Eat your vegetables.

Fruit is nature's candy.

Even if it's hard, and it's dark, and it's rainy, and everything is better inside your cocoon of warmth, get out of bed in the morning.

Honesty is NOT always the best policy.

Monday, 26 August 2013

Question of the Day

Where do I see myself in 5 years?

Honestly? I hope in 5 years I'll be on vacation on some tropical island. Sandy beaches. Fruity drinks with ridiculous trinkets hanging off the lip. Flip flops every day. The works. But to be even more honest, I know that I could only be on this perfect vacation because I've worked hard. I've worked 50 weeks a year to earn those 2 weeks of peace and quiet on this quaint little island.

I know nothing comes from nothing, and we live in a meritocracy. I hold onto the belief that we live in a meritocracy, at least. I know I'll have to work diligently, consistently, with perseverance. I'll lose patience sometimes, I'll hate it most times, but that doesn't change my motivation. 

I will toil, sow, struggle, and reap the rewards of that tropical vacation. 

Not a perfect answer. I know that.

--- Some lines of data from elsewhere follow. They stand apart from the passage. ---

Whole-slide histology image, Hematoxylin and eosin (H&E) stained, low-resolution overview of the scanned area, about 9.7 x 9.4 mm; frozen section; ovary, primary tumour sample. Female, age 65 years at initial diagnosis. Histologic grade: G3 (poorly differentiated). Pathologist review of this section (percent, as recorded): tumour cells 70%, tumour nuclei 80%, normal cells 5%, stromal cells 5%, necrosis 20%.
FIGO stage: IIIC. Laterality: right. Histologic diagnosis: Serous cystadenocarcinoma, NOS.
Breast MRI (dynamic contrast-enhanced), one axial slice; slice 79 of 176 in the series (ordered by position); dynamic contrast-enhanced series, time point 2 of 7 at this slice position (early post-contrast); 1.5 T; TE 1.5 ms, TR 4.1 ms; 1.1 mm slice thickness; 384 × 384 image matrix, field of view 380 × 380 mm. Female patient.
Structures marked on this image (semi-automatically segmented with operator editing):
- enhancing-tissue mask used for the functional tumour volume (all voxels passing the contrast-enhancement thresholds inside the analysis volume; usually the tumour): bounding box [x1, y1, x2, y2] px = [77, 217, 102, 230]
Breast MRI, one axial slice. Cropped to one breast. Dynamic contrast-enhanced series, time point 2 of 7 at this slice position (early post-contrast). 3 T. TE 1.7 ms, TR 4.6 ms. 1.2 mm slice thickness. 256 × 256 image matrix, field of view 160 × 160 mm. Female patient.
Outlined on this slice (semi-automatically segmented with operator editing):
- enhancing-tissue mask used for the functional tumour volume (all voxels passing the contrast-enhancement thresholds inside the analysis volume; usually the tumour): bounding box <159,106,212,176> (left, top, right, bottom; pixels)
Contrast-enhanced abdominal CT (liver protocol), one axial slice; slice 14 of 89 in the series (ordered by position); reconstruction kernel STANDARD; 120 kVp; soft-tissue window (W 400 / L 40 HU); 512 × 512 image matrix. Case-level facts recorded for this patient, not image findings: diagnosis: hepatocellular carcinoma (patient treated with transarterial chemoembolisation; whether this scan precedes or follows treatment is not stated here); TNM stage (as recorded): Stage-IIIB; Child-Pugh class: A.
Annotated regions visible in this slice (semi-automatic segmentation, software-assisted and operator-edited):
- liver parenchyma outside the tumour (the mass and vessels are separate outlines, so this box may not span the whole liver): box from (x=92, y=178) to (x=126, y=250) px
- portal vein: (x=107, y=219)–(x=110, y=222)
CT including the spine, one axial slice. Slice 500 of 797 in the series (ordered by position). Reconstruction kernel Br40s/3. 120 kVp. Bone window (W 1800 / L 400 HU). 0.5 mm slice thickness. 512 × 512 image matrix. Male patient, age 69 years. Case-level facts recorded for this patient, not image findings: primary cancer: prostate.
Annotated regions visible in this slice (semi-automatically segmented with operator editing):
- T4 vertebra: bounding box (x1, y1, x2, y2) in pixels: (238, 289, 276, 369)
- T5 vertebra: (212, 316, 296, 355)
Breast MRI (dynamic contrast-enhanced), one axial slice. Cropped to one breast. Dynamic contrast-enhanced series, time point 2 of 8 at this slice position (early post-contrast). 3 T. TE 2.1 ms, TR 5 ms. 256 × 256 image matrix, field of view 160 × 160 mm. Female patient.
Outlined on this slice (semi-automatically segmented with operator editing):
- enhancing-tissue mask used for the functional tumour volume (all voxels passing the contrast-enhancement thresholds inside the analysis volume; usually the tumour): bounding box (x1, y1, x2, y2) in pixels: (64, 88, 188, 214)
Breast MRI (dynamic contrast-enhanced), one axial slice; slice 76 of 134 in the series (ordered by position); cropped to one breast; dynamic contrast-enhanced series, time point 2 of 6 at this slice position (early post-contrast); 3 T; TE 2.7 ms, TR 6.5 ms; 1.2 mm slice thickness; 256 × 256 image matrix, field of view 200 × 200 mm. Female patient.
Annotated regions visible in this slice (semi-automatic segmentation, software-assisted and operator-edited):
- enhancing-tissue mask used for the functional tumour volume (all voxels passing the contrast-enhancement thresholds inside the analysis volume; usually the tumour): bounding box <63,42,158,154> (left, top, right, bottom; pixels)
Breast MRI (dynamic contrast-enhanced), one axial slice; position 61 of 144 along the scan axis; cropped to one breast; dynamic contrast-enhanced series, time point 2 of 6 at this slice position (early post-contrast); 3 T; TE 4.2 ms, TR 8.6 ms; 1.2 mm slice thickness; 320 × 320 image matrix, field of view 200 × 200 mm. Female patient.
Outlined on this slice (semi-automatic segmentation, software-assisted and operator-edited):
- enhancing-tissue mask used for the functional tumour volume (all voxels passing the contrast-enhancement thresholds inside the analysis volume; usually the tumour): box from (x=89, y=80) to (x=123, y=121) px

I should say I want to be a VP of some major company. But since we're still being honest, I'm not that type of person. I'm not a type-A personality, I don't feel comfortable in a position of too much power. I don't want to rule the world or become queen or be a pioneer in any major way. I want to be the person behind the scenes, making a difference in small ways that add up to a big finale. The one in the background that gets a little recognition, but never the flashing lights and fame. 

I'm quiet, I'm easy-going. I don't have the overwhelming ambition or drive to become a CEO. But I have ambition enough to work hard, advance myself slowly with good consistent works and a positive attitude. 

Well. Most days. No one can be happy and go-lucky every single day of their lives. But I can do my best.